For NSAID-induced AIN, corticosteroid therapy may be beneficial, particularly when initiated early. However, the decision to use steroids should be individualized based on:

  • Severity of kidney injury
  • Duration of symptoms before diagnosis
  • Presence of contraindications to steroid therapy
  • Response to NSAID discontinuation alone

Prognosis: At 6 months post-diagnosis, 49% of patients achieve complete recovery, 39% partial recovery, and 12% no recovery. Early intervention improves outcomes.

Long-term Outcomes and Prognosis

Recovery Patterns

The prognosis for NSAID-induced kidney injury depends heavily on the underlying mechanism and the promptness of recognition and treatment. Hemodynamically-mediated AKI typically shows good recovery potential when the precipitating factors are addressed promptly.

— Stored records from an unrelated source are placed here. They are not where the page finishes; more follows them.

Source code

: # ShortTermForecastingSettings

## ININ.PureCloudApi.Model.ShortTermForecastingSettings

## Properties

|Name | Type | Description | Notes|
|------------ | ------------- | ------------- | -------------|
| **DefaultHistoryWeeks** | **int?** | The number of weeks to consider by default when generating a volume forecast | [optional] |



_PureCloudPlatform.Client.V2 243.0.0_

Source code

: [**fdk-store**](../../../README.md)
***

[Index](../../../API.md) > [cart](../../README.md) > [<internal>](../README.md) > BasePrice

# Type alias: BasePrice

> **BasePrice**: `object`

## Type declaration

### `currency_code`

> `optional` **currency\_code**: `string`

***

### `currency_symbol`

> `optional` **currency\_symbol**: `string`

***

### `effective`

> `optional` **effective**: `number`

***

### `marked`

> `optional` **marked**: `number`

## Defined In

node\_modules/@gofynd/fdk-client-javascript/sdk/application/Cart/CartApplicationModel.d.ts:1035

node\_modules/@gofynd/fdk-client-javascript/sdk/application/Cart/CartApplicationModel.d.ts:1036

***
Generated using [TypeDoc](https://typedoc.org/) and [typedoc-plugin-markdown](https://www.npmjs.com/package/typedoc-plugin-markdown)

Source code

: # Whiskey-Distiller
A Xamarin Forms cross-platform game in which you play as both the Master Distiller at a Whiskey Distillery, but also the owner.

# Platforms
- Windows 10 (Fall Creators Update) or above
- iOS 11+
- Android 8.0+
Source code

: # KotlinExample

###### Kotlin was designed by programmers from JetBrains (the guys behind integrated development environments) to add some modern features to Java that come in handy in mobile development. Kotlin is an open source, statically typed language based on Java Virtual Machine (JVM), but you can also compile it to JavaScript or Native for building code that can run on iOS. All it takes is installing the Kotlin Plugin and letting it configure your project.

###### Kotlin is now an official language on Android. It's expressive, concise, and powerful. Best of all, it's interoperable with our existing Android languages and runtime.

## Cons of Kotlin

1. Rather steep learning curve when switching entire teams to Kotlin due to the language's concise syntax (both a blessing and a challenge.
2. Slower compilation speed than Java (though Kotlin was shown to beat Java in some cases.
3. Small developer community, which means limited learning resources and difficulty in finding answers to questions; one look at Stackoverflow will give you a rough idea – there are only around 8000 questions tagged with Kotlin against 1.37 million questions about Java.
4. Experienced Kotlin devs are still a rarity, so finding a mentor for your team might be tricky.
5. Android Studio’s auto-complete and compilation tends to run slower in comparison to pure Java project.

Factors Affecting Recovery

  • Duration of exposure: Longer NSAID exposure associated with poorer recovery
  • Baseline kidney function: Pre-existing CKD limits recovery potential
  • Age: Elderly patients may have slower and incomplete recovery
  • Comorbidities: Diabetes, hypertension may impair recovery
  • Time to treatment: Early recognition and intervention improve outcomes

Chronic Kidney Disease Risk

Multiple large-scale studies have demonstrated dose-dependent associations between NSAID use and chronic kidney disease progression. Regular-dose NSAID use may not significantly affect CKD progression risk, but high-dose NSAID use significantly increases the risk (pooled OR = 1.26, 95% CI: 1.06-1.50).

Long-term Monitoring

Patients who experience NSAID-induced kidney injury should be monitored long-term for:

  • Chronic kidney disease development or progression
  • Hypertension development
  • Proteinuria emergence
  • Cardiovascular complications

Annual assessment of kidney function and urinalysis is recommended for at least 1-2 years following significant NSAID-induced AKI.